Dataset excerpts =
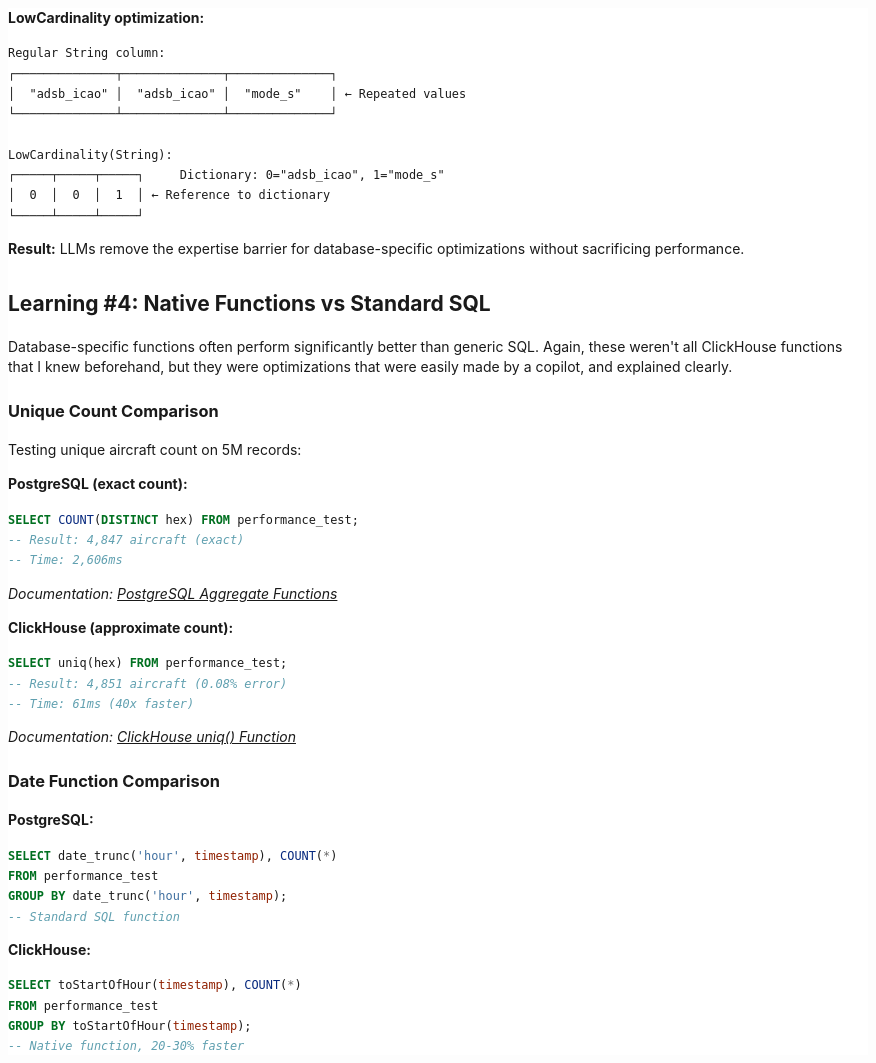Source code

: **LowCardinality optimization:**
```
Regular String column:
┌──────────────┬──────────────┬──────────────┐
│  "adsb_icao" │  "adsb_icao" │  "mode_s"    │ ← Repeated values
└──────────────┴──────────────┴──────────────┘

LowCardinality(String):
┌─────┬─────┬─────┐     Dictionary: 0="adsb_icao", 1="mode_s"
│  0  │  0  │  1  │ ← Reference to dictionary
└─────┴─────┴─────┘
```

**Result:** LLMs remove the expertise barrier for database-specific optimizations without sacrificing performance.

## Learning #4: Native Functions vs Standard SQL

Database-specific functions often perform significantly better than generic SQL. Again, these weren't all ClickHouse functions that I knew beforehand, but they were optimizations that were easily made by a copilot, and explained clearly.

### Unique Count Comparison

Testing unique aircraft count on 5M records:

**PostgreSQL (exact count):**
```sql
SELECT COUNT(DISTINCT hex) FROM performance_test;
-- Result: 4,847 aircraft (exact)
-- Time: 2,606ms
```
*Documentation: [PostgreSQL Aggregate Functions](https://www.postgresql.org/docs/current/functions-aggregate.html)*

**ClickHouse (approximate count):**
```sql  
SELECT uniq(hex) FROM performance_test;
-- Result: 4,851 aircraft (0.08% error)
-- Time: 61ms (40x faster)
```
*Documentation: [ClickHouse uniq() Function](https://clickhouse.com/docs/en/sql-reference/aggregate-functions/reference/uniq)*

### Date Function Comparison

**PostgreSQL:**
```sql
SELECT date_trunc('hour', timestamp), COUNT(*) 
FROM performance_test 
GROUP BY date_trunc('hour', timestamp);
-- Standard SQL function
```

**ClickHouse:**
```sql
SELECT toStartOfHour(timestamp), COUNT(*)
FROM performance_test 
GROUP BY toStartOfHour(timestamp);
-- Native function, 20-30% faster
```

Your objective = Look for the word "Comparison" in the data, then return every line that contains it.

Written solution =
### Unique Count Comparison
### Date Function Comparison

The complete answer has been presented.